# DIRECTIVE
Please reproduce the entire pandas key error thread below, word for word.

I am trying to build a function that will allow me to iterate through a row of a pandas dataframe and change its values of "yes", "maybe", or "no" to 1, 0, and -1 respectively. I've done this before using the exact same process but for some reason, this time, it's giving me a key error. When it wasn't working, I tried to simplify it to see if the iterator was working properly and found that the iterator is somehow changing my data. Using the code below
def testing(data):
print(data)
for i in range(len(data)):
print(data[i])
testing(train_x['Values'])
The function returns the following and then hits 'Key Error: 7'
137 no
84 no
27 yes
127 maybe
132 no
...
9 no
103 yes
67 no
117 maybe
47 no
Name: Value, Length: 120, dtype: object
yes
no
no
no
no
no
no
Does anyone know why this is occurring? Does it have something to do with the values being shuffled due to train_tests_split? The last time I did this, I did it prior to the train_test_split and it worked perfectly fine but since then, I've realized data preprocessing is more effective if done after the split in order to stop data leakage. If the split is the problem, is there a way to solve this issue using a different iterator?
The train_test_split
does shuffle the values.
You might want to try this:
Replace:
def testing(data):
print(data)
for i in range(len(data)):
print(data[i])
With:
def testing(data):
for i in data.index:
print(data.iloc[i])

# Stored data entries
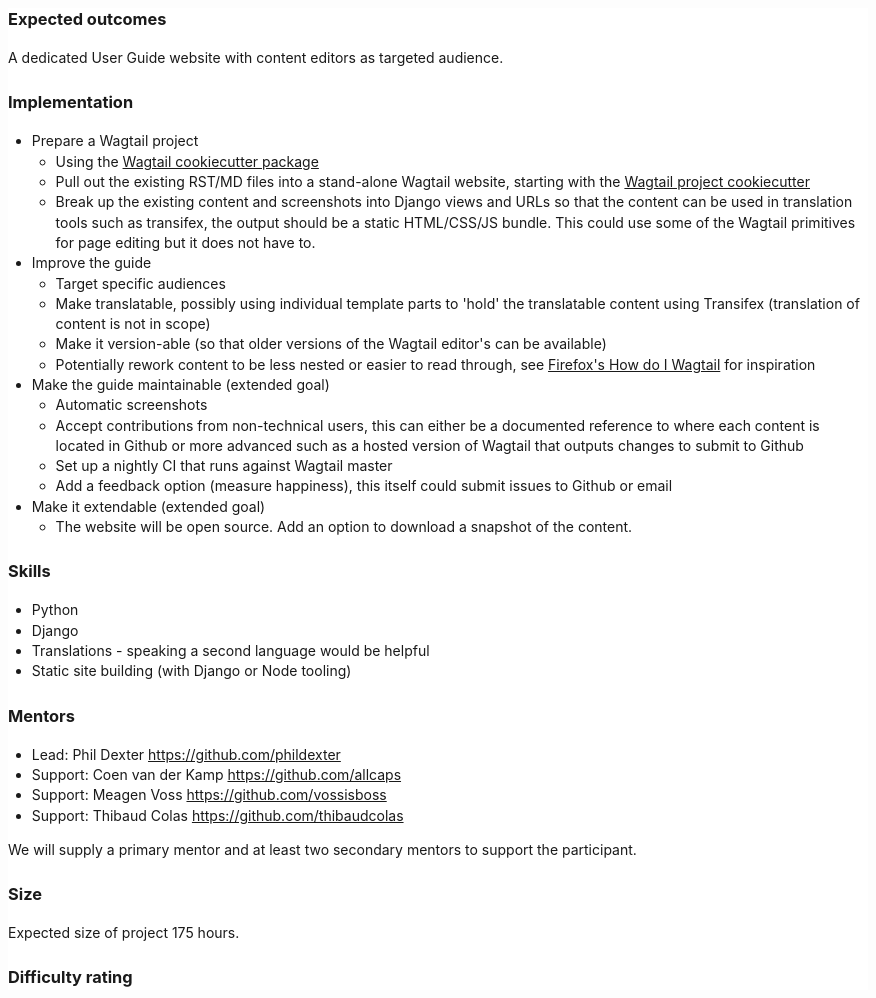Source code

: ### Expected outcomes

A dedicated User Guide website with content editors as targeted audience.

### Implementation

- Prepare a Wagtail project
  - Using the [Wagtail cookiecutter package](https://github.com/wagtail/cookiecutter-wagtail-package)
  - Pull out the existing RST/MD files into a stand-alone Wagtail website, starting with the [Wagtail project cookiecutter](https://github.com/wagtail/cookiecutter-wagtail-package)
  - Break up the existing content and screenshots into Django views and URLs so that the content can be used in translation tools such as transifex, the output should be a static HTML/CSS/JS bundle. This could use some of the Wagtail primitives for page editing but it does not have to.
- Improve the guide
  - Target specific audiences
  - Make translatable, possibly using individual template parts to 'hold' the translatable content using Transifex (translation of content is not in scope)
  - Make it version-able (so that older versions of the Wagtail editor's can be available)
  - Potentially rework content to be less nested or easier to read through, see [Firefox's How do I Wagtail](https://foundation.mozilla.org/en/docs/how-do-i-wagtail/) for inspiration
- Make the guide maintainable (extended goal)
  - Automatic screenshots
  - Accept contributions from non-technical users, this can either be a documented reference to where each content is located in Github or more advanced such as a hosted version of Wagtail that outputs changes to submit to Github
  - Set up a nightly CI that runs against Wagtail master
  - Add a feedback option (measure happiness), this itself could submit issues to Github or email
- Make it extendable (extended goal)
  - The website will be open source. Add an option to download a snapshot of the content.

### Skills

- Python
- Django
- Translations - speaking a second language would be helpful
- Static site building (with Django or Node tooling)

### Mentors

- Lead: Phil Dexter https://github.com/phildexter
- Support: Coen van der Kamp https://github.com/allcaps
- Support: Meagen Voss https://github.com/vossisboss
- Support: Thibaud Colas https://github.com/thibaudcolas

We will supply a primary mentor and at least two secondary mentors to support the participant.

### Size

Expected size of project 175 hours.

### Difficulty rating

# EXERCISE RESULT
I am trying to build a function that will allow me to iterate through a row of a pandas dataframe and change its values of "yes", "maybe", or "no" to 1, 0, and -1 respectively. I've done this before using the exact same process but for some reason, this time, it's giving me a key error. When it wasn't working, I tried to simplify it to see if the iterator was working properly and found that the iterator is somehow changing my data. Using the code below
def testing(data):
print(data)
for i in range(len(data)):
print(data[i])
testing(train_x['Values'])
The function returns the following and then hits 'Key Error: 7'
137 no
84 no
27 yes
127 maybe
132 no
...
9 no
103 yes
67 no
117 maybe
47 no
Name: Value, Length: 120, dtype: object
yes
no
no
no
no
no
no
Does anyone know why this is occurring? Does it have something to do with the values being shuffled due to train_tests_split? The last time I did this, I did it prior to the train_test_split and it worked perfectly fine but since then, I've realized data preprocessing is more effective if done after the split in order to stop data leakage. If the split is the problem, is there a way to solve this issue using a different iterator?
The train_test_split
does shuffle the values.
You might want to try this:
Replace:
def testing(data):
print(data)
for i in range(len(data)):
print(data[i])
With:
def testing(data):
for i in data.index:
print(data.iloc[i])